Monday, July 13, 2009

Infinite Jestation: A Blogthrough (Pages 193-211)

The Architecture of Enfield Marine Public Health Hospital (p. 193-198) is thankfully far less complex than that of M.I.T. No, this layout is basically a series of numbered units (which D.F.W. notes is also Boston slang for the phallus) that start out nearest the old hospital itself and end closest to a deep ravine (and of course, Enfield Tennis Academy). The use of a familiar character--Don Gately--adds to this section, as does the weird observation that as the numbers increase, the characters seem to get further from life--from stress relief, to methadone clinics, to senility, to catatonics, before eventually ending with death, that is, the remains of #7, buried in rubble from E.T.A.'s expanding courts.
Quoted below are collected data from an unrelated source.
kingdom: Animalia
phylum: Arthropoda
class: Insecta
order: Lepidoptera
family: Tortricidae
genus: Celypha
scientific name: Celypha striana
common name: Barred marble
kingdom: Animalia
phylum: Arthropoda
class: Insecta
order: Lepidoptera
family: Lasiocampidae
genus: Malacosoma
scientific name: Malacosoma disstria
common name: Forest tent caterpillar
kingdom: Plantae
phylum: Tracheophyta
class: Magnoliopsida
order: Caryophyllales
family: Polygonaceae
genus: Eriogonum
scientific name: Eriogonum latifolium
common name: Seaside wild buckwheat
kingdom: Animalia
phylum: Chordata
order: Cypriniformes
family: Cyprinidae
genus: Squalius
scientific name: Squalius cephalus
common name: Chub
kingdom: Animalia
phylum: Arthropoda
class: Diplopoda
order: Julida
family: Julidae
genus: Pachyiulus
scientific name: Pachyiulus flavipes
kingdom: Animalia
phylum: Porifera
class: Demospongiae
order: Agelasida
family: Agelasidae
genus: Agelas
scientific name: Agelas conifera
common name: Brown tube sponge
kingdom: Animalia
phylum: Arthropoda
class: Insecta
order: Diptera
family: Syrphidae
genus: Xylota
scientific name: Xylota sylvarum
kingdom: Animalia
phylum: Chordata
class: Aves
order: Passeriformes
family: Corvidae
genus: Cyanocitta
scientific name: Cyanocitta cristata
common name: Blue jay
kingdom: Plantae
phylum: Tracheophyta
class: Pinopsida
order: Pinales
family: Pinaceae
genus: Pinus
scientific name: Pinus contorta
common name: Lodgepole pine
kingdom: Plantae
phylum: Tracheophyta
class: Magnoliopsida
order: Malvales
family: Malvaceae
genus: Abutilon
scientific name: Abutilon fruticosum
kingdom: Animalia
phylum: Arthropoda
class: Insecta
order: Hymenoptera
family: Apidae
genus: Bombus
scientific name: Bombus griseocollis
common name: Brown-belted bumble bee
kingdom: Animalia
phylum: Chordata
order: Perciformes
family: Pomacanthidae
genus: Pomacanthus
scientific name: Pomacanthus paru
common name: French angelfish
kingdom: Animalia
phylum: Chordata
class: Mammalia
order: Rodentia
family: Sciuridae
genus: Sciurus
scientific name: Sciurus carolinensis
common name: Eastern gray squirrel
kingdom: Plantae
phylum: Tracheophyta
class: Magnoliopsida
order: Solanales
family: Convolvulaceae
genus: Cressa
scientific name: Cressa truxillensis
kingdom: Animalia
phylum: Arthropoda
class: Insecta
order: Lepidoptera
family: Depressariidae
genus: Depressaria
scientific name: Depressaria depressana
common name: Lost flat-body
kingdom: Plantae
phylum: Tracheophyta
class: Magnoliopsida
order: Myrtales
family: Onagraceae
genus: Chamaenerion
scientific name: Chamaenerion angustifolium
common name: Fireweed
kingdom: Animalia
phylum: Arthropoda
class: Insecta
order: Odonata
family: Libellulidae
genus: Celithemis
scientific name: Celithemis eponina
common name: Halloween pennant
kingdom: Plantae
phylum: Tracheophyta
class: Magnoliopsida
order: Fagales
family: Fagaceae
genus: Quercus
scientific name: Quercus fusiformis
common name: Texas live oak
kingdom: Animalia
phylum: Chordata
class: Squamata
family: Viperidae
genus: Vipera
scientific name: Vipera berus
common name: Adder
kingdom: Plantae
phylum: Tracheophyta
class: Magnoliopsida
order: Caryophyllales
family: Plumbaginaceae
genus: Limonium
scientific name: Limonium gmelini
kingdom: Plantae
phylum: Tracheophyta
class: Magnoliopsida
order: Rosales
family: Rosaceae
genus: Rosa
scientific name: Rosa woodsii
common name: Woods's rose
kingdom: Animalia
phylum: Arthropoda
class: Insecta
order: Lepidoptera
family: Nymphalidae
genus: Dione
What does that say about Gately's residence in the Halfway House (which is actually #6)?

We go Back to the Weight Room (p. 198-200), and this is really just a deft execution of the different sort of training methods available to tennis players.

Let's focus on the Many Exotic New Facts About Addiction (p. 200-211), in which Wallace basically spits out a lot of undigested anecdotes about how phobias can become self-fulfilling (ala that earlier story Orin watched on CBC, "Schizophrenia: Mind Or Body?," on p. 47-48, but also now re: the woman who fights her fear of blindness and paralysis by never opening her eyes or moving) and how, in fact, everything can really be seen as an escape,

ad darn near infinitum, including 12-Step fellowships themselves, such that quiet tales sometimes go around the Boston AA community of certain incredibly advanced and hard-line recovering persons who have pared away potential escape after potential escape until finally, as the stories go, they end up sitting in a bare chair, nude, in an unfinished room, not moving but also not sleeping or meditating or abstracting, too advanced to stomach the thought of the potential emotional escape of doing anything whatsoever... (Footnote #70).
Wallace abstracted about this, to some degree, in his commencement speech, saying that for all they'd learned, students would inevitably lose touch with the world unless they maintained their apathy, so yes--I think it's true that crossword puzzles and reading, and pretty much anything done in ISOLATION can lead to an escape--including Anonymous groups, if turned to that purpose--that even learning itself is just an escape, unless we find a way to be satisfied, at last, with our choices, hobbies, and fears.

But if this is escapism, sign me up, because I'm totally swept up in the way Don Gately is revealed to be (now) an employee of the Ennet House, and that good old Tiny Ewell (from p. 85-87) is back again (he was that unidentified lawyerly voice from earlier, too). Everything revolves around, comes back into more focus, then recedes again. Hm. Isn't this exactly how James O. Incandenza's wobbly, self-invented filmographic technique works?

I said at the outset of this readthrough that I'd give Wallace the benefit of the doubt about all the content (excluding typos), and here's another reason to trust him: prison tatts. By which I mean, this is a novel that took tons of time to write, an infinite number of ink-stained punctures on the page, each contributing as much to building the cage as it does to making the bars themselves visible. If the book mirrors life--although doesn't necessarily reflect it as much as it distorts it, at times--then what you have is a novel that treats the consequences of addiction with the same "profound irrevocability" that plagues Gately.

Other thoughts:
  • Did David Foster Wallace also predict an inflation in our near-future? I refer, of course, to the mention of the Mass. Gigabucks lottery on p. 206.